## EXERCISE MATERIAL:
= = =

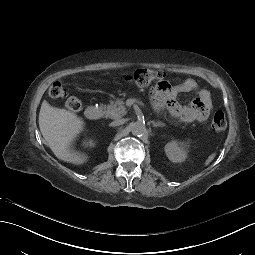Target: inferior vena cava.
Masks as SVG:
<instances>
[{
  "label": "inferior vena cava",
  "mask_w": 255,
  "mask_h": 255,
  "mask_svg": "<svg viewBox=\"0 0 255 255\" xmlns=\"http://www.w3.org/2000/svg\"><path fill=\"white\" fill-rule=\"evenodd\" d=\"M122 124H123V120L118 119V120H114L110 125L111 126H120Z\"/></svg>",
  "instance_id": "obj_1"
}]
</instances>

= = =

## PROBLEM DESCRIPTION:
Switch "Target" to "Structure" throughout the listing above, and give its lines again with nothing else changed. Leave the pictures out.

## ANSWER:
Structure: inferior vena cava.
Masks as SVG:
<instances>
[{
  "label": "inferior vena cava",
  "mask_w": 255,
  "mask_h": 255,
  "mask_svg": "<svg viewBox=\"0 0 255 255\" xmlns=\"http://www.w3.org/2000/svg\"><path fill=\"white\" fill-rule=\"evenodd\" d=\"M122 124H123V120L118 119V120H114L110 125L111 126H120Z\"/></svg>",
  "instance_id": "obj_1"
}]
</instances>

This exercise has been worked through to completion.